Gore can write books and give lectures on climate change till he's blue in the face, but look at what happened when it was "discovered" that Gore is investing in and making money from green and clean tech firms he's familiar with. Shock, horror! It's an absurd criticism. Warren Buffet writes books and gives advice about investing, and invests in those very firms he's writing about. Of course he does. Telling the hoi-polloi to invest in firms that you wouldn't touch with a barge pole is tantamount to a crime for a professional investment advisor.
The problem here lies not just in the "meme" (the cultural icon) that Al Gore has become, with all its attending baggage—the notion that he's a congenital liar, a blowhard, a Cassandra, self-aggrandizing: labels used against him in a nasty political campaign he's unable to escape—the problem is in the very idea that every battle needs a "game changer."
This phrase has been cropping up in newspapers and blogs a lot lately, particularly in respect to sustainability and environmentalism. While societal movements need "leaders," a "game changer" is more like a celebrity or spokesperson--less Martin Luther King and more Charlton Heston.
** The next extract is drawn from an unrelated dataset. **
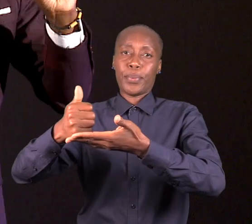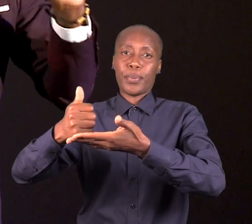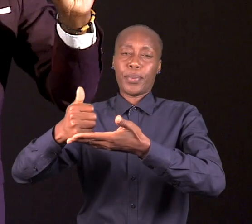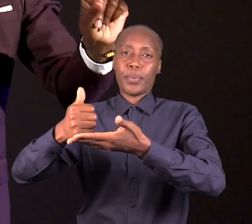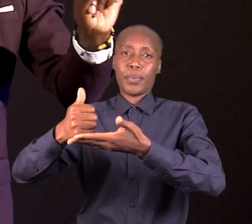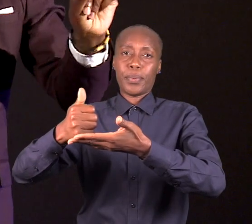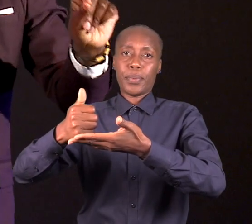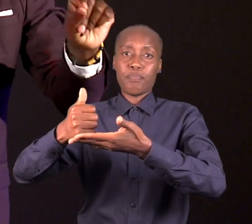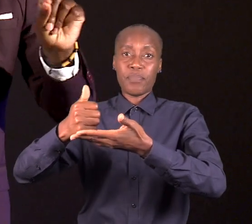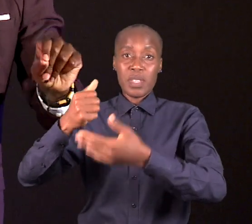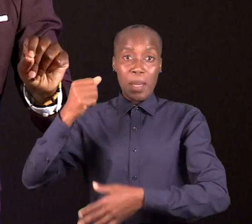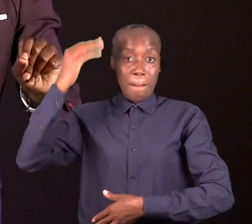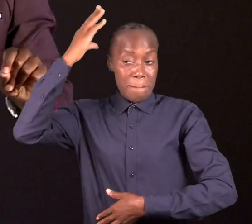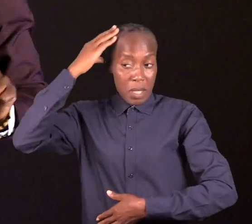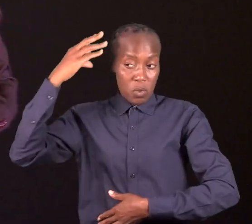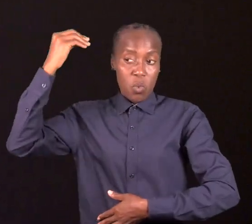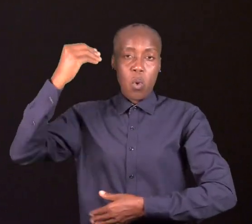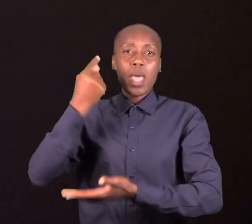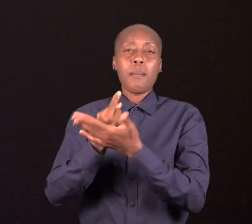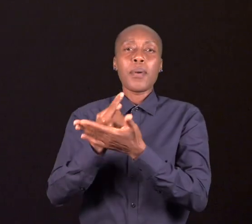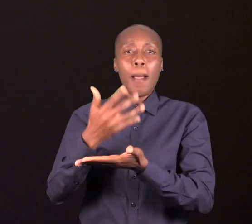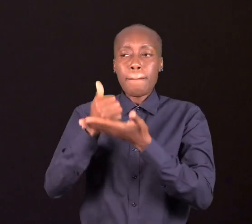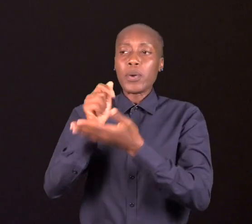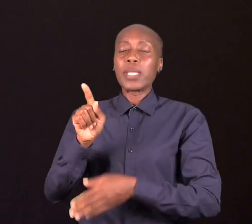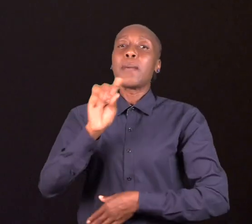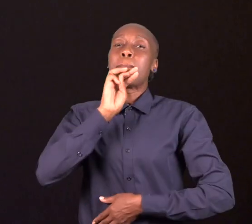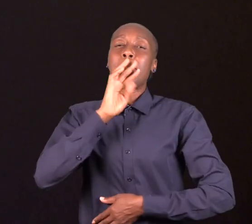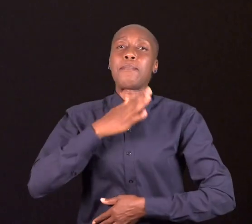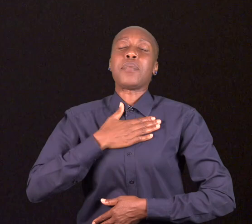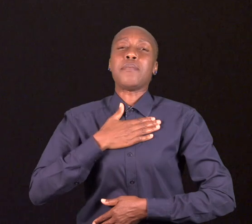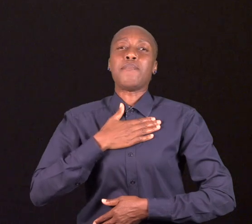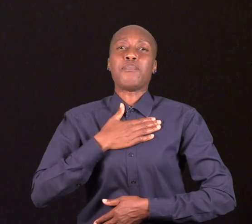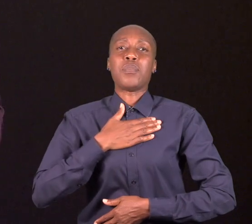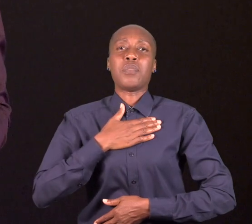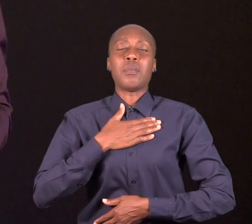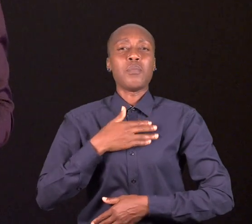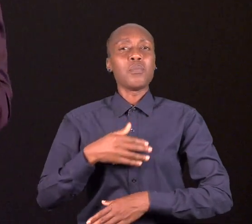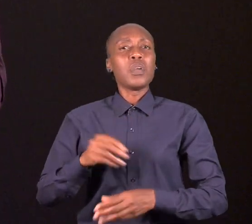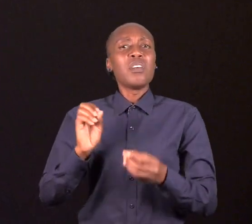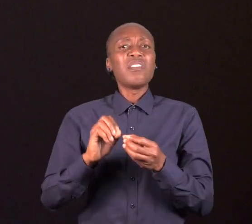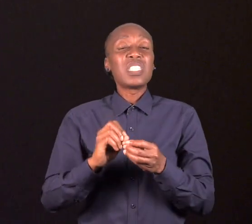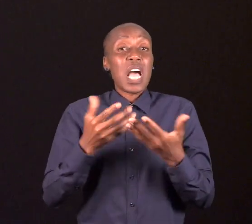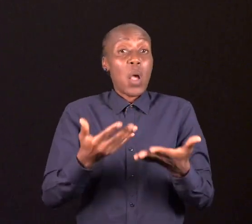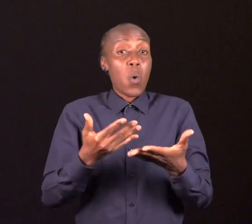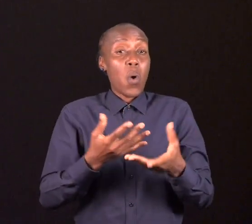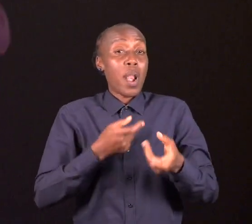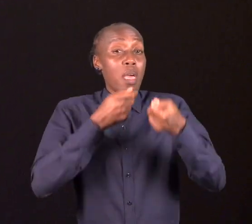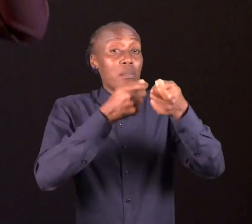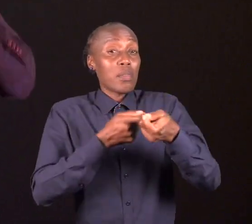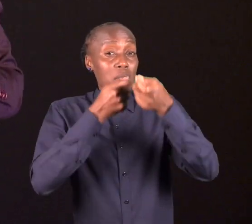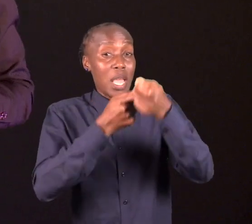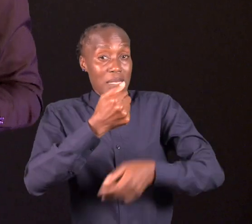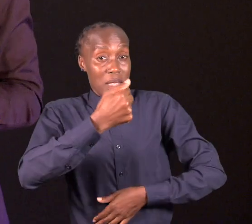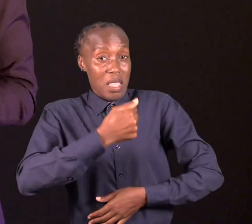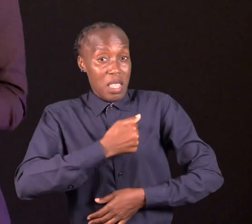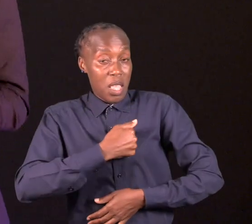falava-se da importância desse tipo de apoio para vítimas de violência. Por essa razão, me tenho estado a engajar lá na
A leader like King obviously drew media attention and scrutiny, but he was not a figurehead: he organized and marched and administered, and he collaborated with myriad other groups and individuals. Heston was mostly a publicity stunt for the NRA—albeit very good one.
The trouble with Al Gore being the unofficial leader of the sustainability movement is that he's treated as a celebrity and has become caricatured out of proportion. As good as he is at persuasion, he'll never, ever unite the nation toward sustainable goals the way it must be. So when Gore is found to be investing in green and clean tech, the media snarks—and cannot seem to make the story "Who are these green tech firms and how can you get in on the ground floor by investing in them?" even though the capitalist solution to the climate change crisis is exactly the sort of rallying point the country needs.